Excerpted text —
Hello, my non-existent readers! This is my latest scheme for this most redundant of websites: every month, I will give a little overview of the music I have been listening to thus far that month. I can't really claim any credit for originality, of course - Julian Cope's been doing it in his monthly "Drudions" for years now!
But hey, it wouldn't be a good idea if it wasn't worth nicking, so I'll claim it's me paying homage to the great Arch-Drude.
As with every month, October 09 has seen me swallowing up ever more music, and some of it -nay, most- has been downright amazing. Whether I've been saturating my senses with high-octane noise, or settling down on a rainy autumn day to the soothing tones of some vintage ambient, the thrills and chills and excitements have been numerous. So, um, here goes!
First up, let's pursue the Cope kissing and shout out to the immense Elegy for Native Tongues (Subvalent) by new Japanese outfit Tetragrammaton. Cope has made it his album of the month and as often his judgment proves impeccable. The man has a great word for good music: he calls it "useful", and it definitely applies to Elegy for Native Tongues. This album will take you on journeys, fuck up your system and have you yelping with surprised delight with every shift and turn of its improbable evolution, from experimental and rock-ish on the first studio disc, to the wonderful melding of pagan drone and scattered free-form fire music on the live CD. I'm sure there have already been albums that mixed free jazz and drone, but I have yet to hear one do it this convincingly. The live CD is the clincher. Tracks start out like early Taj Mahal Travellers psych-drone, before manic chanting, rabid percussion and blasted white noise seep in to fuck things up in the most beautiful way imaginable.
Two bands I've grown very keen on also released new stuff in October. I was most keenly looking forward to Fuck Buttons' follow-up to their superb Street Horrrsing album from last year. On first listen, barring the stunning opener "Surf Solar", I wasn't that taken with Tarot Sport (ATP Recordings). The harsh and distorted vocals that defined tracks like "Sweet love planet Earth" and "Ribs Out" on the debut are completely absent to be replaced by a greater emphasis on highly compressed electronics and trance-like grooves. And it has to be said, Tarot Sport isn't as good as Street Horrrsing. But it grew on me, and now I find I'm listening to it pretty much every day. "Surf Solar" is literally amazing, a seriously groovy psychedelic techno monster, whilst the middle two tracks "The Lisbon Maru" and "Olympians" display a soaring, fragile grace close to that of Shoegaze masters My Bloody Valentine and Slowdive, with the same inherent sense of melancholy. The rest is less arresting, but "Olympians" in particular is amazing.

Try it — Continue the October music roundup after its last sentence, keeping its voice. The entries have no connection to the text.

Provided records —

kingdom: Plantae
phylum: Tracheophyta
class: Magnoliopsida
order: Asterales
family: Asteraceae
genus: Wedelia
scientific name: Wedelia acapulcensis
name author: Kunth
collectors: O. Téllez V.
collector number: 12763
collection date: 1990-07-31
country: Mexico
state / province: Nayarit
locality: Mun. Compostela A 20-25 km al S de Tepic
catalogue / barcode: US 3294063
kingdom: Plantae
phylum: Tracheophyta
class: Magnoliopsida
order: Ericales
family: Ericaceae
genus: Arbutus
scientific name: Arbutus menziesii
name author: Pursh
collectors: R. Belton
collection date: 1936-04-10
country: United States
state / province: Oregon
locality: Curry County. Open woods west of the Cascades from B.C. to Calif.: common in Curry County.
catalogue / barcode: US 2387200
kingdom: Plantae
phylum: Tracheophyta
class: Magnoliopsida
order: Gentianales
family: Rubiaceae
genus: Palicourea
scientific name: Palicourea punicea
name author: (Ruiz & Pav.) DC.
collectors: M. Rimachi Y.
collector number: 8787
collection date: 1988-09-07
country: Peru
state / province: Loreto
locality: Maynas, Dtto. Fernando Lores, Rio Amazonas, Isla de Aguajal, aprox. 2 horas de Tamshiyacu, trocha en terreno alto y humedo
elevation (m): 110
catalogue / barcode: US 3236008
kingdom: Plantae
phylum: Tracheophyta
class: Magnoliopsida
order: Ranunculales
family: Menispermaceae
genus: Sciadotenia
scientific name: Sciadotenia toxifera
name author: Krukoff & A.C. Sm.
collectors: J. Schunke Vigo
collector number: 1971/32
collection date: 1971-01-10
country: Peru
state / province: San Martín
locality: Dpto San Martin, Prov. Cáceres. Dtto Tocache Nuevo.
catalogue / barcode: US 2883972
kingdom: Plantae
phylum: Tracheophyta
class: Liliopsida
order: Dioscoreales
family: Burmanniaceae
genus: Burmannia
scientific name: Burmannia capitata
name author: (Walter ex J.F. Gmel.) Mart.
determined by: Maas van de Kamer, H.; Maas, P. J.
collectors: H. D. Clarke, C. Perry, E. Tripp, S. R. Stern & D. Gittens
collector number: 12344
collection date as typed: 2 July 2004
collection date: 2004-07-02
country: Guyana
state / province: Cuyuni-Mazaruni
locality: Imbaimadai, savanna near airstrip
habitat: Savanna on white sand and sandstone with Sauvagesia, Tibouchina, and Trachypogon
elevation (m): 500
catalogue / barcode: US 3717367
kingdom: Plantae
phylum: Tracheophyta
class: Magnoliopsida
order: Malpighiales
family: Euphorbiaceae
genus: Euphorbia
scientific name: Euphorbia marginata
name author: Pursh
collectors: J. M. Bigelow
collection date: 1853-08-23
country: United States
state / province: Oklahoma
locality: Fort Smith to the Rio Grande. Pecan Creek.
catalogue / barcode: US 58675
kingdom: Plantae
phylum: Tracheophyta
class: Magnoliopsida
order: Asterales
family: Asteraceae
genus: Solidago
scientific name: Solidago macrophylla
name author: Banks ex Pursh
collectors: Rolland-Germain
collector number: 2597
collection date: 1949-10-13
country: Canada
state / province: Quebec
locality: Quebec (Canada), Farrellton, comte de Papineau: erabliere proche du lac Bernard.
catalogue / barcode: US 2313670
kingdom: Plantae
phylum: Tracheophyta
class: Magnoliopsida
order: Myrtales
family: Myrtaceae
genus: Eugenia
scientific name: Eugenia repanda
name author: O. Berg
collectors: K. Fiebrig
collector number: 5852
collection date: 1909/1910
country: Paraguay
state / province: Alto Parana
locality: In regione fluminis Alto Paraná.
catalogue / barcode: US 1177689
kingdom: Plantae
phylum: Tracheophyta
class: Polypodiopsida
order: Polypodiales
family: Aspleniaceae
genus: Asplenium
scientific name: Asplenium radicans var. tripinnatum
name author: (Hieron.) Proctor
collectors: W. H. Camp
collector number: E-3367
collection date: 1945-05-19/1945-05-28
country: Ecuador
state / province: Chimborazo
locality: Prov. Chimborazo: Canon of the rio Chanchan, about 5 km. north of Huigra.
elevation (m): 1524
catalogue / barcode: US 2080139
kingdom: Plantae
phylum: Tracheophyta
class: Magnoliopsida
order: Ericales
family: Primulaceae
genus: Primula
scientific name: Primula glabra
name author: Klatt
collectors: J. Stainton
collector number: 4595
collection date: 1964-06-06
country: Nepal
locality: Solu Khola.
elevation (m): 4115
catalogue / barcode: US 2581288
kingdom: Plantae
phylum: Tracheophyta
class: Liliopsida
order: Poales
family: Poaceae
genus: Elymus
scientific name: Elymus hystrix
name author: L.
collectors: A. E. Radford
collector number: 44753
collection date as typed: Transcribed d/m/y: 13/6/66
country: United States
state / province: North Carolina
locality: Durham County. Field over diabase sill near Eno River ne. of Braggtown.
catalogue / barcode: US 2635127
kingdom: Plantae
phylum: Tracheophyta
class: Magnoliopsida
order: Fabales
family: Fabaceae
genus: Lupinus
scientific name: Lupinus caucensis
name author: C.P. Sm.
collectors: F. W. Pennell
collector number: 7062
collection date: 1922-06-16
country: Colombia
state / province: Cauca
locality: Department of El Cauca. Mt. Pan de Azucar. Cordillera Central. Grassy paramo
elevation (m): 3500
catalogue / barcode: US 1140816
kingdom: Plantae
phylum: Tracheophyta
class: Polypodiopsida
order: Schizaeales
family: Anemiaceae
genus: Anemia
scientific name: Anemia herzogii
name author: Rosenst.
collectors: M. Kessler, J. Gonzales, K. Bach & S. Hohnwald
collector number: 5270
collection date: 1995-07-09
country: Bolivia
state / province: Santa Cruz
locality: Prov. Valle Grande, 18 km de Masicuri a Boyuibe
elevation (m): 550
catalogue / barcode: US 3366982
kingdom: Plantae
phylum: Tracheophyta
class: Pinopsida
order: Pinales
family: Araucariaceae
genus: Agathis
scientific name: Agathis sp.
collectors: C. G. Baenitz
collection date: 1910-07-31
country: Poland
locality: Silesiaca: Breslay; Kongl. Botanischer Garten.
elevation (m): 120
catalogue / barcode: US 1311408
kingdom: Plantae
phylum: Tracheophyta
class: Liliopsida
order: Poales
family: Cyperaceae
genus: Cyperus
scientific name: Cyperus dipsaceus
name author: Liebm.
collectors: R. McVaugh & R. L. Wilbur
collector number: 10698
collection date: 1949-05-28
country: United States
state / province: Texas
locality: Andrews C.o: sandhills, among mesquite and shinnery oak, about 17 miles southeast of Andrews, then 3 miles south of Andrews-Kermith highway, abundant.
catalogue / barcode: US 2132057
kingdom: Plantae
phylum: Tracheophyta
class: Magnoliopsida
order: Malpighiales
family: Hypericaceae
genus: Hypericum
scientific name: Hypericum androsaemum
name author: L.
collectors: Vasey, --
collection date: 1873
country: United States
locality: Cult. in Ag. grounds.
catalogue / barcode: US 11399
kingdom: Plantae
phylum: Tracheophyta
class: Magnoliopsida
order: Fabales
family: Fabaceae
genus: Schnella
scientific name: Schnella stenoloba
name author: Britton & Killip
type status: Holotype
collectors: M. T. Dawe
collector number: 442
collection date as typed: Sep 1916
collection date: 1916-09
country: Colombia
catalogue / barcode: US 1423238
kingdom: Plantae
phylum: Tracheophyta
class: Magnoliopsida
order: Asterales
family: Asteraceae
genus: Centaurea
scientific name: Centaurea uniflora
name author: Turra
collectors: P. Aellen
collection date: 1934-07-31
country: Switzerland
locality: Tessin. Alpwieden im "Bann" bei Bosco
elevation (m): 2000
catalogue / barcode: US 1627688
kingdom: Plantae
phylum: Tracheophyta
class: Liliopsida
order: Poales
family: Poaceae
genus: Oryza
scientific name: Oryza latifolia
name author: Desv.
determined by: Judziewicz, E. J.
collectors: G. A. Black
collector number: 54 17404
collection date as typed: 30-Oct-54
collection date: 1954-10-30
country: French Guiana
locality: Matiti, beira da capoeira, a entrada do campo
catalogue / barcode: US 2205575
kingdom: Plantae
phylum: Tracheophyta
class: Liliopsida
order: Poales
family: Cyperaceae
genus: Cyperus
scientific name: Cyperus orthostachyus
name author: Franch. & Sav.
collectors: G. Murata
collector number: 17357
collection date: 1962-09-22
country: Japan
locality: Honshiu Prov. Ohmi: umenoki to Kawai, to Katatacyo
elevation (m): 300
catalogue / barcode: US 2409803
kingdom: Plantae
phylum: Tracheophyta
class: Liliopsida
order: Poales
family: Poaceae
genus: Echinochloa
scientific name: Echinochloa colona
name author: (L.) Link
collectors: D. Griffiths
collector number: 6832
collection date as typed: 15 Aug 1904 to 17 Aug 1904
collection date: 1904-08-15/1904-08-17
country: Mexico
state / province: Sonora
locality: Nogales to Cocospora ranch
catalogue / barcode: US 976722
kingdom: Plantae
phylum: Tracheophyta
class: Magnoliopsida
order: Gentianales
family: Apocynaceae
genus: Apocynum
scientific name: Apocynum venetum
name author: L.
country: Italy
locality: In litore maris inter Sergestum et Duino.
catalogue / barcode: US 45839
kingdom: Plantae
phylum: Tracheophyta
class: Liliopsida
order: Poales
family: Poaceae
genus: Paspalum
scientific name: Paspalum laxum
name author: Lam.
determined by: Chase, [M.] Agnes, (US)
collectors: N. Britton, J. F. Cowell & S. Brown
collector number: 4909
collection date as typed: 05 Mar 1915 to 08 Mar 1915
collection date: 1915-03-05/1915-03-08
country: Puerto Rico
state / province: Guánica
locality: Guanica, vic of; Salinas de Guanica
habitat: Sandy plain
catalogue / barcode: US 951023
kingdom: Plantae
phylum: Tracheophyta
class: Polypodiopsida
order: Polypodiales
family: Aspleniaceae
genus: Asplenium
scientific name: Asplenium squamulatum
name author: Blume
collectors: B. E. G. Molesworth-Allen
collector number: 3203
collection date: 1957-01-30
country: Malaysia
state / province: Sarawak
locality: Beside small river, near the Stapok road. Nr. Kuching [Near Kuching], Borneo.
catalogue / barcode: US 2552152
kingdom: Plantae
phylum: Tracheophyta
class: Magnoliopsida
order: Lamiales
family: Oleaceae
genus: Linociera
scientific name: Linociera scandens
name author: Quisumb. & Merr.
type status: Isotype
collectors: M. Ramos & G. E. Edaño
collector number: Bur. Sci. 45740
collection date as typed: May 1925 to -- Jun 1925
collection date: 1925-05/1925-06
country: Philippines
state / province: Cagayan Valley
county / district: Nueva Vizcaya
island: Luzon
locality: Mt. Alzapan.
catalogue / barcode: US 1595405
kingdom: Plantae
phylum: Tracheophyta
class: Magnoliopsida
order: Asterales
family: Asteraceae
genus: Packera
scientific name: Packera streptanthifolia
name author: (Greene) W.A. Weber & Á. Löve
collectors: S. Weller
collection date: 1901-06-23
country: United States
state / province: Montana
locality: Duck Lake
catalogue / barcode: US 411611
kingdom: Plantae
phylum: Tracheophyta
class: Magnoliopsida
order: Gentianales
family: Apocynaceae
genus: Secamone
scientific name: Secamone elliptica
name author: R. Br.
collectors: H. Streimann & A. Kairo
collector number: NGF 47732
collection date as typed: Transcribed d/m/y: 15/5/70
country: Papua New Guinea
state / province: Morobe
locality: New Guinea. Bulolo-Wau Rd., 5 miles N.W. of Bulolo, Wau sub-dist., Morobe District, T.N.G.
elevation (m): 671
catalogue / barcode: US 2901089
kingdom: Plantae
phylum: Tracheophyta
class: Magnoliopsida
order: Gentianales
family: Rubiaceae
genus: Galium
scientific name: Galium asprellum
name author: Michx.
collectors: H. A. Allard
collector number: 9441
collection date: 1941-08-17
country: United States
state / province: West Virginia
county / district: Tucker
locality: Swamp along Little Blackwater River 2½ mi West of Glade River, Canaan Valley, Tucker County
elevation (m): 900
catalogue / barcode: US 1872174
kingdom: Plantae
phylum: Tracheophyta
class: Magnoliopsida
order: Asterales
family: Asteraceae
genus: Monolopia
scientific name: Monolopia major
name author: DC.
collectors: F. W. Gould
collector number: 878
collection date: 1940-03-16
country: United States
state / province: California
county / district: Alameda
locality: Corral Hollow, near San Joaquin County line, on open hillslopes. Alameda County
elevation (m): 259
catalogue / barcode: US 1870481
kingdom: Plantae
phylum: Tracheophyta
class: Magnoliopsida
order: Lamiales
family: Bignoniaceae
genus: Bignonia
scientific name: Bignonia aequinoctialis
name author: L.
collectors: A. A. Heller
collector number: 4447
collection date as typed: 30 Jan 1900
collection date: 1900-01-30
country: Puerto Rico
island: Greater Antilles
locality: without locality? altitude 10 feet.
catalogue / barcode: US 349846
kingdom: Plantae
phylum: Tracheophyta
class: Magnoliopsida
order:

Reply —
I was not quite as excited by the release of Tortoise's new album Beacons of Ancestorship (Thrill Jockey), mainly because you can never be sure what you're gonna get with this most unpredictable of American bands rather foolishly lumped under the banner "post-rock". Actually, scrap that - few other bands have gone so far beyond traditional "rock" as Tortoise, so maybe they, as opposed to Explosions in the Sky, are the true embodiment of post-rock. Beacons is a weird little album, not as immediately stupendous and radical as their magnum opus Millions Now Living Will Never Die, but it does present a band in constant evolution, completely unafraid of pushing themselves and taking their music into new places, in this case, a strange, pent-up hybridization of rock, kraut-funk and buzzing electronica. Check out the fabulous "Prepare Your Coffin", surely one of the tracks of the year.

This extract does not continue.